Anne has been a full-time carer (since giving up work) for approximately two years. Speaking about her experiences of caring and mental health services in the Vale of Glamorgan Anne, who cares for her husband who has bipolar disorder, and her son, who has been given a diagnosis of psychosis, said: “My son’s problems started six years ago when he was 16. Unfortunately his GP did not believe he had mental health problems, he thought it was simply a case of bad behaviour. I begged my GP to write to a psychiatrist but he refused. My son would go to the job centre for Jobseeker’s Allowance and even they could see he had problems. Someone from the job centre phoned my son’s GP and he said: ‘What’s it got to do with you?’
“I tried to access support for my son via the local council. However, I was shocked to learn that he was too old for CAMHS services and too young to receive adult services. I could not believe that a loophole like this existed. I was batted back and for between child and adult services, I became very stressed and confused and almost fell ill myself. Since then I have had to fight to get services for my son. I had, for example, to push hard to get a Support Worker in place for him.
“I strongly believe that early intervention is crucial in the treatment of serious mental illness, that there should be an easy transition between children’s and adult mental health services and that GPs should be brought up-to-speed on mental health issues, and that they are fully trained to see the signs and symptoms. It’s crucial that GPs are au fait with mental illness as they are the first port of call for most people.”

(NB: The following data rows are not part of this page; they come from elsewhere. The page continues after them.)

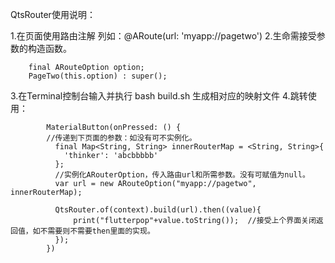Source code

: QtsRouter使用说明：

1.在页面使用路由注解 列如：@ARoute(url: 'myapp://pagetwo')
2.生命需接受参数的构造函数。

		final ARouteOption option;
     	PageTwo(this.option) : super();

3.在Terminal控制台输入并执行 bash build.sh 生成相对应的映射文件
4.跳转使用：

            MaterialButton(onPressed: () {
            //传递到下页面的参数：如没有可不实例化。
              final Map<String, String> innerRouterMap = <String, String>{
                'thinker': 'abcbbbbb'
              };
              //实例化ARouterOption，传入路由url和所需参数。没有可赋值为null。
              var url = new ARouteOption("myapp://pagetwo", innerRouterMap);

              QtsRouter.of(context).build(url).then((value){
                  print("flutterpop"+value.toString());  //接受上个界面关闭返回值，如不需要则不需要then里面的实现。
              });
            })
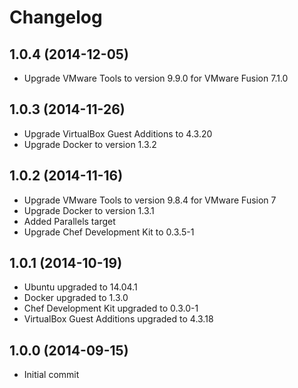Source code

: # Changelog

## 1.0.4 (2014-12-05)

* Upgrade VMware Tools to version 9.9.0 for VMware Fusion 7.1.0

## 1.0.3 (2014-11-26)

* Upgrade VirtualBox Guest Additions to 4.3.20
* Upgrade Docker to version 1.3.2

## 1.0.2 (2014-11-16)

* Upgrade VMware Tools to version 9.8.4 for VMware Fusion 7
* Upgrade Docker to version 1.3.1
* Added Parallels target
* Upgrade Chef Development Kit to 0.3.5-1

## 1.0.1 (2014-10-19)

* Ubuntu upgraded to 14.04.1
* Docker upgraded to 1.3.0
* Chef Development Kit upgraded to 0.3.0-1
* VirtualBox Guest Additions upgraded to 4.3.18

## 1.0.0 (2014-09-15)

* Initial commit
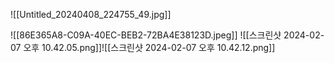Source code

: ![[Untitled_20240408_224755_49.jpg]]



![[86E365A8-C09A-40EC-BEB2-72BA4E38123D.jpeg]]
![[스크린샷 2024-02-07 오후 10.42.05.png]]![[스크린샷 2024-02-07 오후 10.42.12.png]]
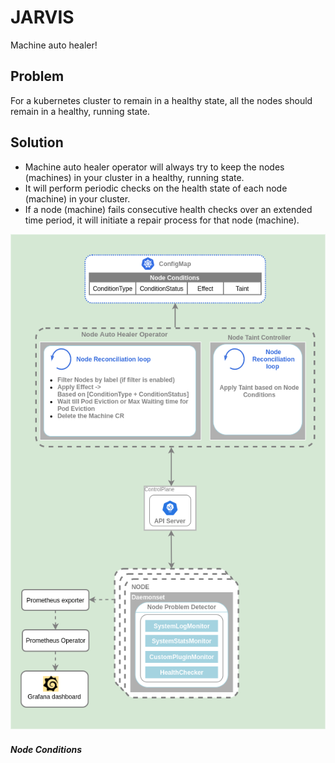 # JARVIS
Machine auto healer!



## Problem



For a kubernetes cluster to remain in a healthy state, all the nodes should remain in a healthy, running state.


## Solution



- Machine auto healer operator will always try to keep the nodes (machines)
  in your cluster in a healthy, running state.
- It will perform periodic checks on the health state of each node (machine) in your cluster.
- If a node (machine) fails consecutive health checks over an extended time period,
  it will initiate a repair process for that node (machine).



![](./docs/images/machine_auto_healer.png)

##### Node Conditions
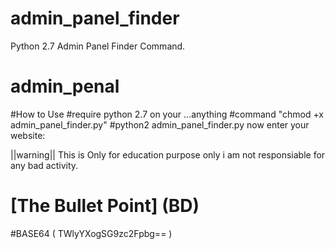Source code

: # admin_panel_finder
Python 2.7 Admin Panel Finder Command. 
# admin_penal
#How to Use 
#require python 2.7 on your ...anything
#command "chmod +x admin_panel_finder.py"
#python2 admin_panel_finder.py
now enter your website:

||warning|| This is Only for education purpose only i am not responsiable for any bad activity.

# [The Bullet Point] (BD)
#BASE64 (   TWlyYXogSG9zc2Fpbg==  ) 
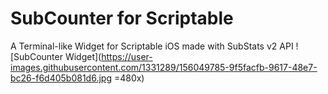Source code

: # SubCounter for Scriptable
A Terminal-like Widget for Scriptable iOS made with SubStats v2 API
![SubCounter Widget](https://user-images.githubusercontent.com/1331289/156049785-9f5facfb-9617-48e7-bc26-f6d405b081d6.jpg =480x)
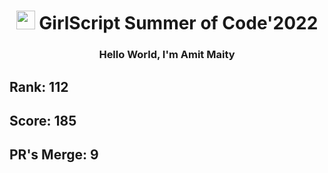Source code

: <h1 align="center"><img src="https://emojis.slackmojis.com/emojis/images/1531849430/4246/blob-sunglasses.gif?1531849430" width="30"/> GirlScript Summer of Code'2022</h1>
<h3 align="center">Hello World, I'm Amit Maity</h3>

<h2>Rank: 112</h2>
<h2>Score: 185</h2>
<h2>PR's Merge: 9</h2>
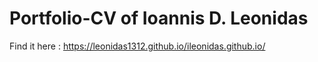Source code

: # Portfolio-CV of Ioannis D. Leonidas

Find it here : https://leonidas1312.github.io/ileonidas.github.io/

The aim of the “Movin’ On Up” campaign is to maximise the opportunities for recovery from serious mental illness which will be provided by “Together for Mental Health”, and the historic Mental Health (Wales) Measure. The Measure is hugely significant because it affords service users key new rights and has finally given users of secondary mental health services in Wales the legal right to a comprehensive holistic Care and Treatment Plan covering areas such as: accommodation; finance and money; and education and training.
The “Movin’ On Up” campaign is run by service users and carers and supported by mental health charities Hafal, Bipolar UK and the Mental Health Foundation. 22 weekly county events are taking place and the campaign will culminate in a climb of Wales’ highest peak, Snowdon, in September. The campaign will also feature an interactive stand on World Mental Health Day at the National Assembly.